Taxpayers demand action in suspicious gas pumping case
RUNNING ON FUMES: Wilkes-Barre, Pa., Mayor Tom Leighton acknowledges he didn’t adequately track the gas he used to fill his personal vehicle, which he also uses for municipal business in lieu of taking a city car.
By Andrew Staub | PA Independent
Some Wilkes-Barre taxpayers say they are tired of waiting for local prosecutors to determine whether a crime occurred when thousands of gallons of gasoline was pumped from the city’s public works yard without proper documentation — some of it used by the mayor.
One local activist wants Pennsylvania Attorney General Kathleen Kane to look into the fuel issue, worried that Luzerne County District Attorney Stefanie Salavantis has intentionally extended her investigation or has been compromised by a potential conflict of interest within her office.
Charlotte Raup, the leader of Wilkes-Barre Crime Watch Coalition, penned a letter to Kane last week asking the state’s top law enforcement official to intervene as Salavantis enters her 19th month looking into the matter.
“The citizens of Wilkes-Barre would like to let you know that corruption did not stop in Luzerne County; It is alive and well,” Raup wrote to Kane.
The AG’s office declined to comment.
NO COMMENT: One local activist worries that Luzerne County District Attorney Stefanie Salavantis has intentionally extended her investigation or has been compromised by a potential conflict of interest within her office.
Salavantis also has given no sign that she’s willing to cede authority to state investigators. Instead, she’s extended her investigation after initially aiming to complete it by the new year.
Frank Sorick, a former mayoral candidate and president of the Wilkes-Barre City Taxpayers Association, said he wonders whether the district attorney is dragging out the investigation until the two-year statute of limitations for misdemeanor offenses is up.
“That seems to be what’s going on here,” Sorick said. “God, I hope not.”
Salavantis didn’t return messages seeing comment. A woman who answered the phone in her office Monday referred calls to Wilkes-Barre officials and said that Salavantis — despite making several public statements about the case — couldn’t comment about an ongoing investigation.
The fuel fiasco began in July 2012 after The Times-Leader discovered the city couldn’t account for 18,000 gallons of fuel.
Mayor Tom Leighton also acknowledged he didn’t adequately track the gas he used to fill his personal vehicle, which he also uses for municipal business in lieu of taking a city car.
The mayor’s fuel use has proven particularly irksome to the taxpayers’ association, which plastered a photo of Leighton in a white T-shirt fueling up his SUV on a main thoroughfare billboard.
Drew McLaughlin, municipal affairs manager for Wilkes-Barre, said the city has acknowledged its shoddy record-keeping policies and installed an electronic system to track gas and diesel usage.
The city also has cooperated with the district attorney’s investigation, McLaughlin said, noting that a spate of violent crimes in the area could have slowed Salavantis’ inquiry.
“Obviously, we would like to see the matter come to a quick end,” he said.
That hasn’t happened.

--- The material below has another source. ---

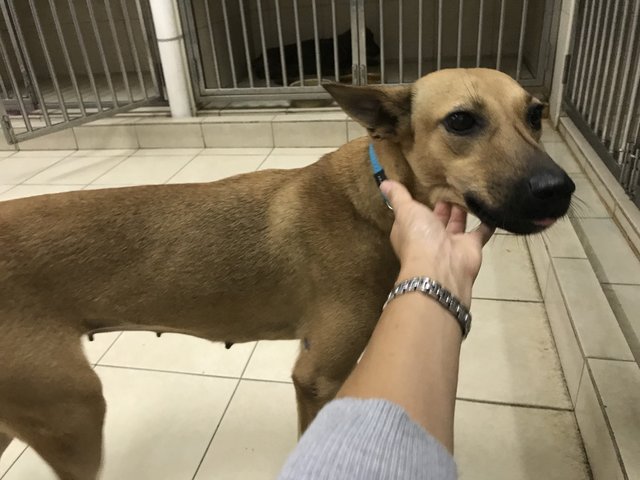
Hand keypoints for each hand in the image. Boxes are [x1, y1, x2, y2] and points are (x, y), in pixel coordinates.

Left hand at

And so far, only taxpayers have paid a price.
The Pennsylvania Department of Revenue fined the city almost $26,000 after finding 67,000 gallons of fuel were not properly documented during a two-year time period. The city has maintained that most of the fuel was used for tax-exempt public purposes.
Raup still wants action. In her letter, she broached the possibility that nepotism and a conflict of interest “seems to have hindered justice in the D.A.’s Office,” considering Salavantis’ top detective is the brother of the Wilkes-Barre police chief.
“She should have never taken that case,” Raup said.
The police chief didn’t use the pumps, McLaughlin said.
“Nonetheless, as you must also be aware, the investigation has been greatly prolonged by the city’s complete lack of policies, procedures, documentation, checks and balances, accounting and accountability regarding the use of gas by city employees and officials,” she wrote, according to the newspaper.
The plodding investigation poses the potential to become a political albatross for Salavantis, who knocked off incumbent District Attorney Jackie Musto Carroll despite having no prosecutorial experience. She won the contest after characterizing her opponent as an enabler of the kids-for-cash judicial scandal that rocked Luzerne County and left two former judges in prison.
Now, critics say, Salavantis’ time-consuming probe is evidence much is still the same in the corruption-plagued northeastern Pennsylvania.